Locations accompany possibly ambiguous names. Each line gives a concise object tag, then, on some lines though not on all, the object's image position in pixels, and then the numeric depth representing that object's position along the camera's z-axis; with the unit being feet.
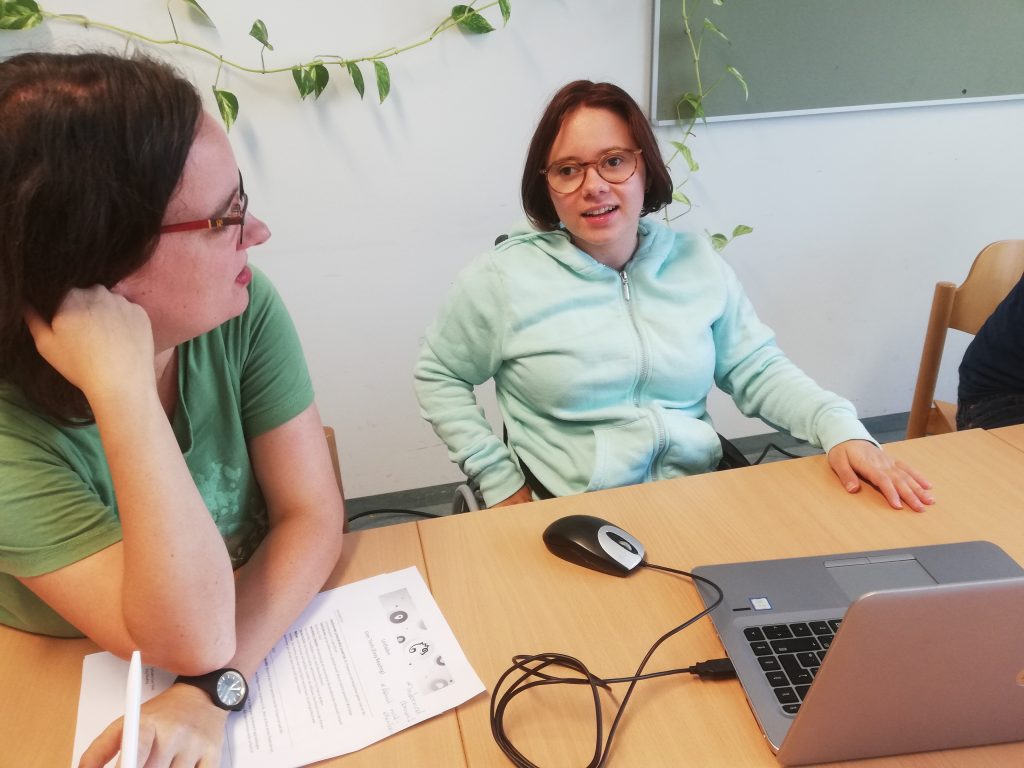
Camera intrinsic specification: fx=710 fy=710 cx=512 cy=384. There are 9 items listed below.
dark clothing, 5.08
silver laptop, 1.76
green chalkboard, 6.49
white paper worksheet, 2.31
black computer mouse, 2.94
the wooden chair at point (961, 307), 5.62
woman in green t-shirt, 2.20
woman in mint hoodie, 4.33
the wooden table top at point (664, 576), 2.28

**Work required**
Your answer must be the line that contains "woman in green t-shirt, 2.20" and every line after it to the end of the records, reproduced exactly.

**Output below**
woman in green t-shirt, 2.20
woman in mint hoodie, 4.33
the wooden table top at point (664, 576), 2.28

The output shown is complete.